__Petikan Teks__
_ _ _ _ _

Meski akhir-akhir ini kita menjadi agak risih dengan buruknya relasi Islam dan Barat, khususnya dalam kasus terorisme dan pemuatan karikatur Nabi di sejumlah media Barat, harus tetap ada upaya meminimalisir efek Clash of Civilization seperti yang ditesiskan Samuel P. Huntington. Umat Islam harus berkaca kembali bagaimana Barat telah banyak belajar dari Islam ketika abad pertengahan mengurung mereka dalam mitos dan kebodohan.

Salah seorang penerjemah bahasa Arab ke dalam bahasa latin di abad pertengahan, Adelard de Bath (Abid al-Jabiri: 2003) mengakui keunggulan rasionalisme Islam dan keterbelakangan yang dialami Eropa (Barat) di masa itu:

“Terus terang, aku telah banyak belajar dari dari para guruku bangsa Arab dalam menggunakan akal sebagai petunjuk, sementara kamu orang yang tunduk dan patuh pada hegemoni bid’ah (gereja) bagaikan orang yang tertawan dan budak. Adakah sebutan lain yang layak diucapkan terhadap hegemoni gereja tersebut selain ‘pembelengguan dan pengekangan’?”

Karena itulah, tak ada salahnya–dengan filter yang matang–umat Islam kini berkiblat ke Barat. Dialog harus tetap dibangun, bukan malah bermimpi akan romantisme sejarah kebesaran Islam tanpa berbuat apapun. Sebab, kebesaran Islam di masa lampau juga efek dari interaksi yang dibangun dengan kebudayaan Yunani yang rasional sehingga memunculkan pemikir sekelas Ibn Rusyd (Averrous) yang sangat berpengaruh di dunia Barat pada awal era pencerahan. 

Karena itulah, Murad Hoffman–sebelum memeluk Islam pada tahun 1980 bernama Wilfred Hoffman– pada tahun 1992 dengan yakin mempublikasikan buku berjudul “Der Islam als Alternative” (Islam sebagai Alternatif). Dalam buku tersebut, Hoffman yakin Islam akan menjadi alternatif paling bagi peradaban Barat yang kini dianggap telah keropos.

_ _ _ _ _

__Data untuk Diolah__
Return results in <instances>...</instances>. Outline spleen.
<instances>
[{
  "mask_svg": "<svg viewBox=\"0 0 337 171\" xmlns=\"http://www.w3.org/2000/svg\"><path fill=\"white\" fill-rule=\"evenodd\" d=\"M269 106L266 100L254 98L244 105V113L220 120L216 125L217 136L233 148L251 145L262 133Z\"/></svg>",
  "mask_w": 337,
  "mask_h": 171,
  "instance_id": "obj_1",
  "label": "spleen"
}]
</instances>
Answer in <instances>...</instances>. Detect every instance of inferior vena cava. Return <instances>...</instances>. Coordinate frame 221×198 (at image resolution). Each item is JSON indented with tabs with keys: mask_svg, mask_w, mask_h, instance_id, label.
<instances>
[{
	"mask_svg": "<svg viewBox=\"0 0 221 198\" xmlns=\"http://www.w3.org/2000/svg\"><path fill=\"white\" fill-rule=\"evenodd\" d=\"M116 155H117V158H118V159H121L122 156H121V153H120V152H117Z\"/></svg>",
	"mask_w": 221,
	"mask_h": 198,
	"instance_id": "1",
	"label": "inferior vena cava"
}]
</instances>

_ _ _ _ _

__Tantangan__
(a) Menurut teks tentang hubungan Islam dan Barat, pada tahun berapa Murad Hoffman memeluk Islam?
(b) Ubah baris-baris pada entri menjadi daftar bernomor dan buang baris kosongnya. Mulailah dari baris entri yang memuat "Answer in <instances>...</instances>.", lalu lanjutkan sampai baris terakhir entri.

__Pemecahan Masalah__
(a) Tahun 1980.

(b)
1. Answer in <instances>...</instances>. Detect every instance of inferior vena cava. Return <instances>...</instances>. Coordinate frame 221×198 (at image resolution). Each item is JSON indented with tabs with keys: mask_svg, mask_w, mask_h, instance_id, label.
2. <instances>
3. [{
4. 	"mask_svg": "<svg viewBox=\"0 0 221 198\" xmlns=\"http://www.w3.org/2000/svg\"><path fill=\"white\" fill-rule=\"evenodd\" d=\"M116 155H117V158H118V159H121L122 156H121V153H120V152H117Z\"/></svg>",
5. 	"mask_w": 221,
6. 	"mask_h": 198,
7. 	"instance_id": "1",
8. 	"label": "inferior vena cava"
9. }]
10. </instances>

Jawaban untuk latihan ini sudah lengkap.